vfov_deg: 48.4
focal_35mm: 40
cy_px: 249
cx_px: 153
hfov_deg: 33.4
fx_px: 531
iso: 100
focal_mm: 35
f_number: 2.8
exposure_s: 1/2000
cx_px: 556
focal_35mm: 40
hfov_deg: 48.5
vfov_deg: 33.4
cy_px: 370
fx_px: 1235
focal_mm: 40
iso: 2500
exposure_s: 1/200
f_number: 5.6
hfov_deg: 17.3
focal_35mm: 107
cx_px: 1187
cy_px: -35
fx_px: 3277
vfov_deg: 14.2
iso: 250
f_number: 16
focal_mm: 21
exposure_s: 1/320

----------------------------------------

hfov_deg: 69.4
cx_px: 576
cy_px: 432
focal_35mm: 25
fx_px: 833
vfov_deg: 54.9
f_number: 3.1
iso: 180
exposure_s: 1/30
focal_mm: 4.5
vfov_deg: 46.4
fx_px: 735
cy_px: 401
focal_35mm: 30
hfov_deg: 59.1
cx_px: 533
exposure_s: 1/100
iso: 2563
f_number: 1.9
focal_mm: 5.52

----------------------------------------

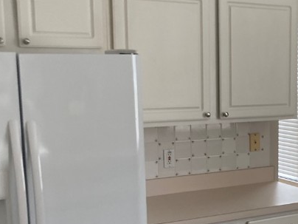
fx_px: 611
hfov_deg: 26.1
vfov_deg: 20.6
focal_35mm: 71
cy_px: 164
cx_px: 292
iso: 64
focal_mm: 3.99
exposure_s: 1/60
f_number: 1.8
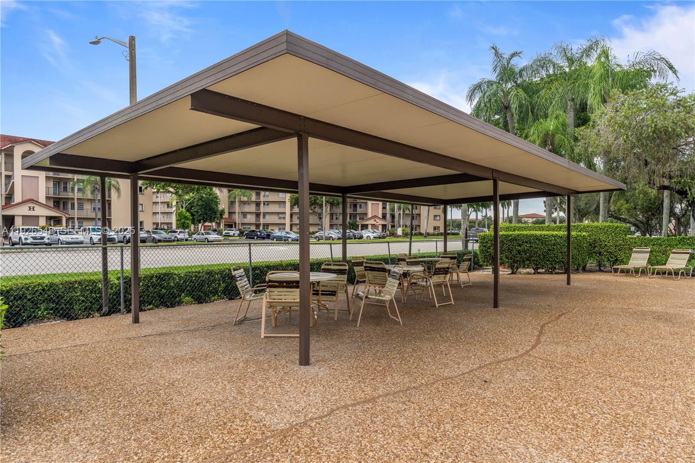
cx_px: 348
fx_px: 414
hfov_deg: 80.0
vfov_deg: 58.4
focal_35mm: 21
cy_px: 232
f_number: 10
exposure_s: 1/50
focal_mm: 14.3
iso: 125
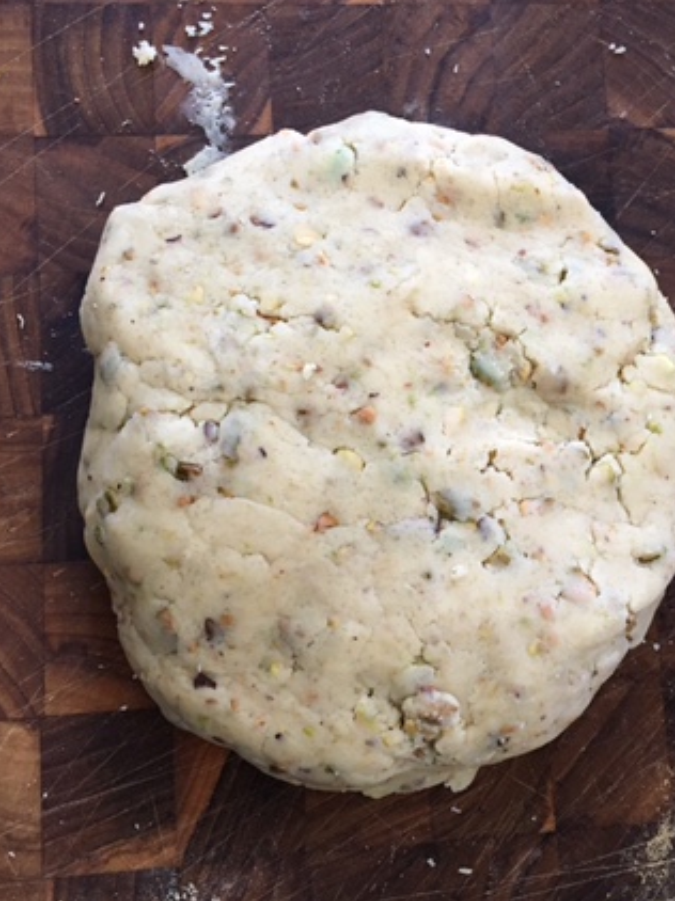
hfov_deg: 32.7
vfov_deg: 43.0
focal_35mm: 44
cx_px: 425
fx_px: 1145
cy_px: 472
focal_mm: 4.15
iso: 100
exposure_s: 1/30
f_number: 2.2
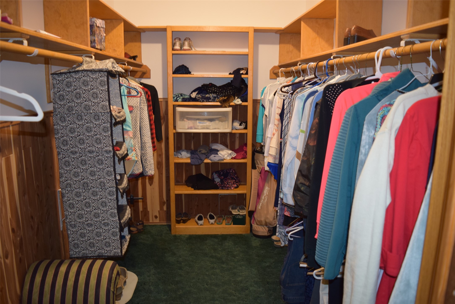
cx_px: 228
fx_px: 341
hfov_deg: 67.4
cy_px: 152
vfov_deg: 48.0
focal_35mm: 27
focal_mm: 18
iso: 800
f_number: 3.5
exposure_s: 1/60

----------------------------------------

• WORK TO COMPLETE:
In the listing above, find the line containing "hfov_deg: 17.3" and the line containing "exposure_s: 1/320", then quote both, plus every line between them, exactly as written.

• RESPONSE TO THIS EXERCISE:
hfov_deg: 17.3
focal_35mm: 107
cx_px: 1187
cy_px: -35
fx_px: 3277
vfov_deg: 14.2
iso: 250
f_number: 16
focal_mm: 21
exposure_s: 1/320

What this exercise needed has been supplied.